• [What this task involves]:
Search the entries for the word "main" and report each line that has it.

= Beginning of Section =

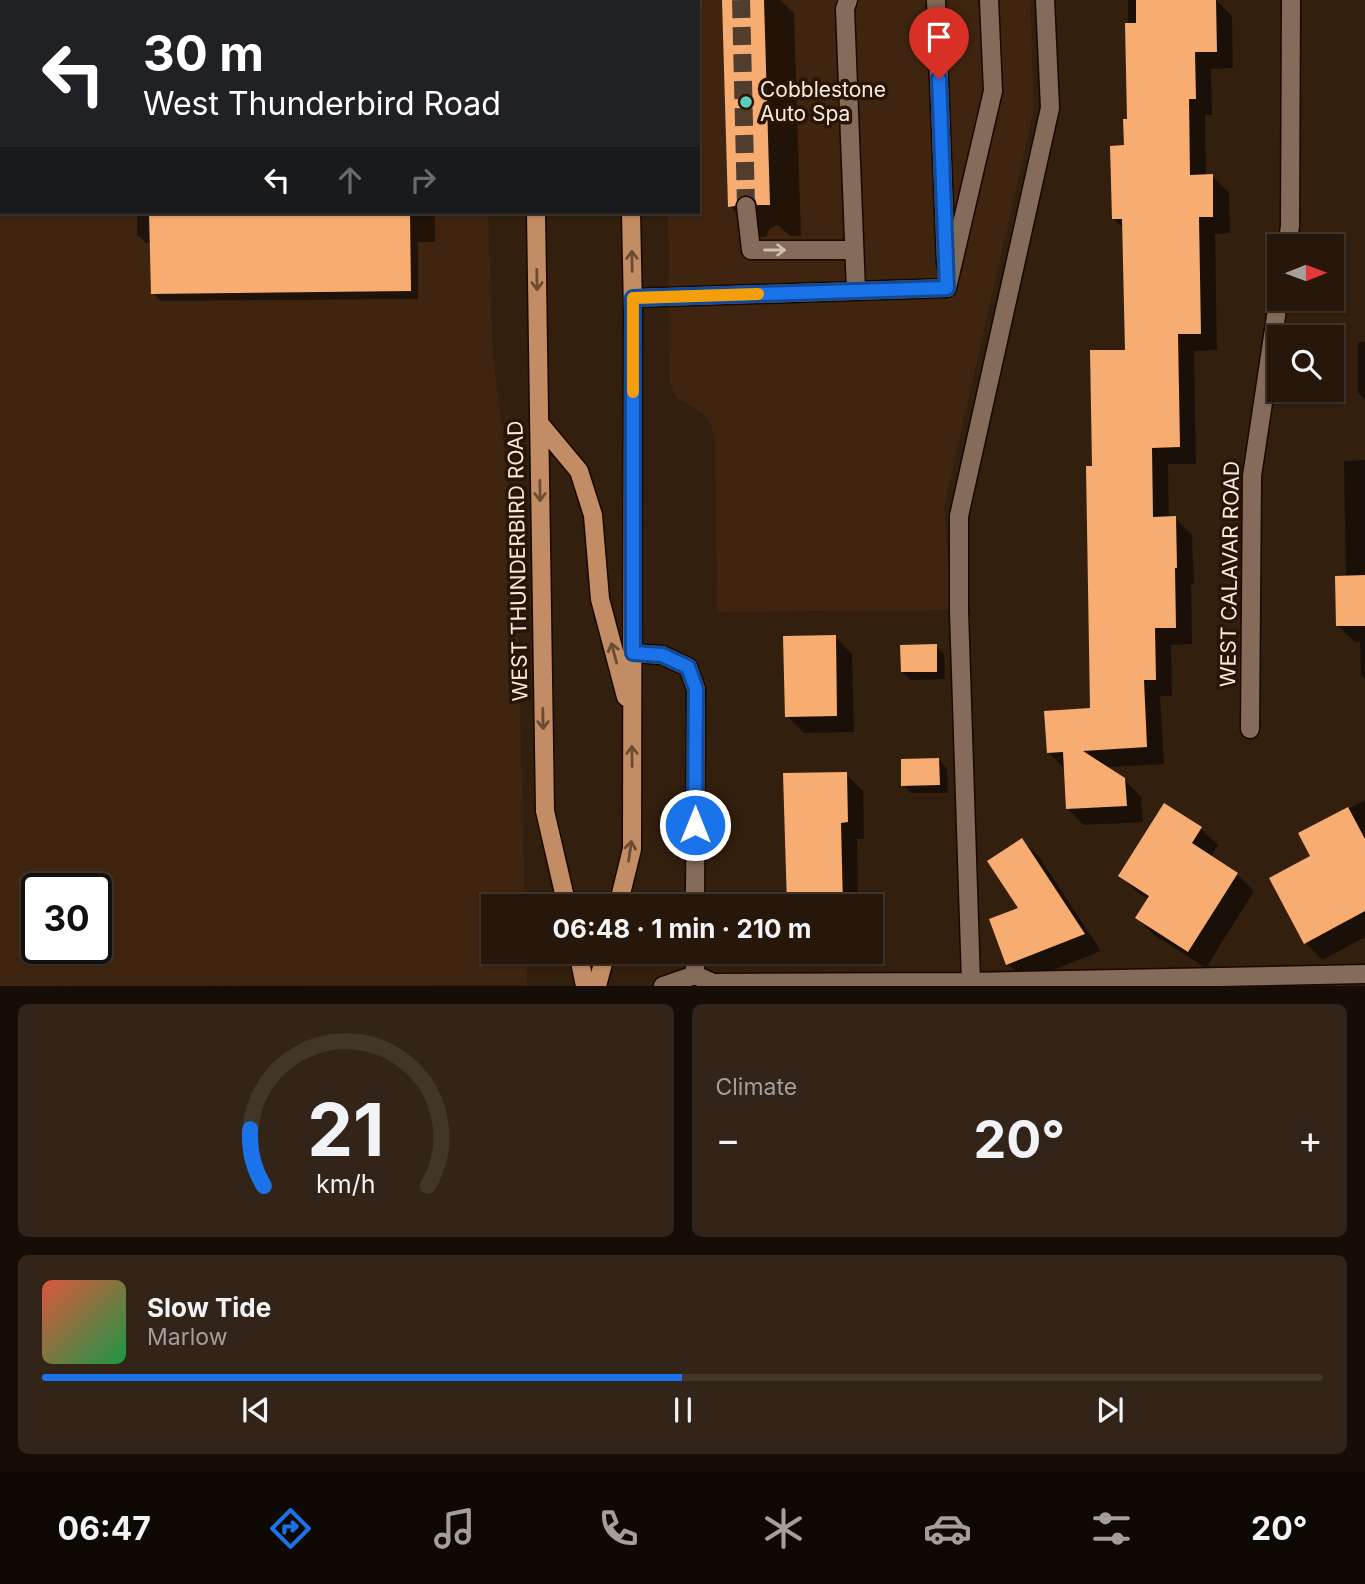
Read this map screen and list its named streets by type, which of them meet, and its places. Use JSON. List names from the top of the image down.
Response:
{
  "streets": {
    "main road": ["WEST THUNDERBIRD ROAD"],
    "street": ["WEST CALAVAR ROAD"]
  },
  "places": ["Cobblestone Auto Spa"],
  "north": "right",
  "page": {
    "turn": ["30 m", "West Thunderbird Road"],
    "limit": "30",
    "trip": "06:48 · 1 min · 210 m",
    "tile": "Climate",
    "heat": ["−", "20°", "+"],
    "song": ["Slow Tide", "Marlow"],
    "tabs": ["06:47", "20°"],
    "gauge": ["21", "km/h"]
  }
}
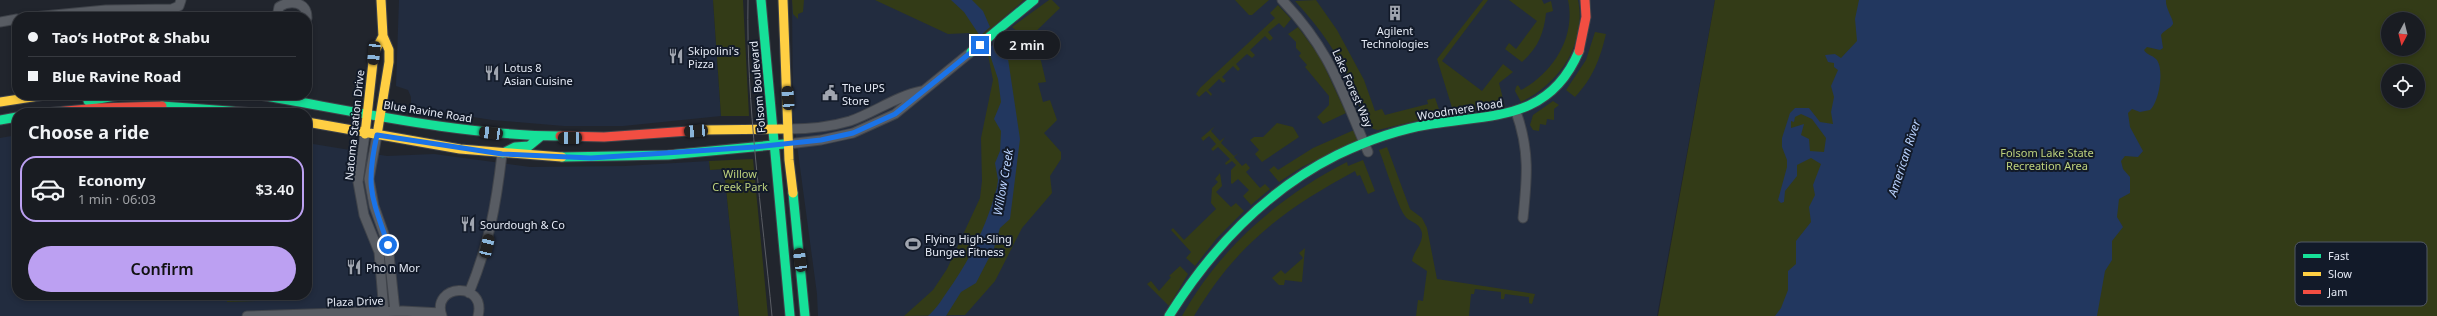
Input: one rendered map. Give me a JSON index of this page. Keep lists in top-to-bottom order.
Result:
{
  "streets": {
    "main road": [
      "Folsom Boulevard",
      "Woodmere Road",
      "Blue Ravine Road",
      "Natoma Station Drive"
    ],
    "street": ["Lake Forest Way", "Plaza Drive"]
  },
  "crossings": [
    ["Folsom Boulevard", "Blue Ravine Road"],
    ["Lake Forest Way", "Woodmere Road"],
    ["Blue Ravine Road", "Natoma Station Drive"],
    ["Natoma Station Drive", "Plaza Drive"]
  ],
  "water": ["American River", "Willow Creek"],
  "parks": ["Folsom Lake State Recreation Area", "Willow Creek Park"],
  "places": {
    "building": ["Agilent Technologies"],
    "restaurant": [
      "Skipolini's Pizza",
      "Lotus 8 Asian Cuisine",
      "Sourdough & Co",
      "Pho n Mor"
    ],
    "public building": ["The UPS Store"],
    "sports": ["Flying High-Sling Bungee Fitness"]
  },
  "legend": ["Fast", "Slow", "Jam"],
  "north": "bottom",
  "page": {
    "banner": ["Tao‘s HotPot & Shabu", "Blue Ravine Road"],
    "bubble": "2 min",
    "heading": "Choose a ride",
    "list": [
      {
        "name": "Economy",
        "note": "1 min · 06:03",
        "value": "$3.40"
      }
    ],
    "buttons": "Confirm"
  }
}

= End of Section =

• [Written solution]:
    "main road": ["WEST THUNDERBIRD ROAD"],
    "main road": [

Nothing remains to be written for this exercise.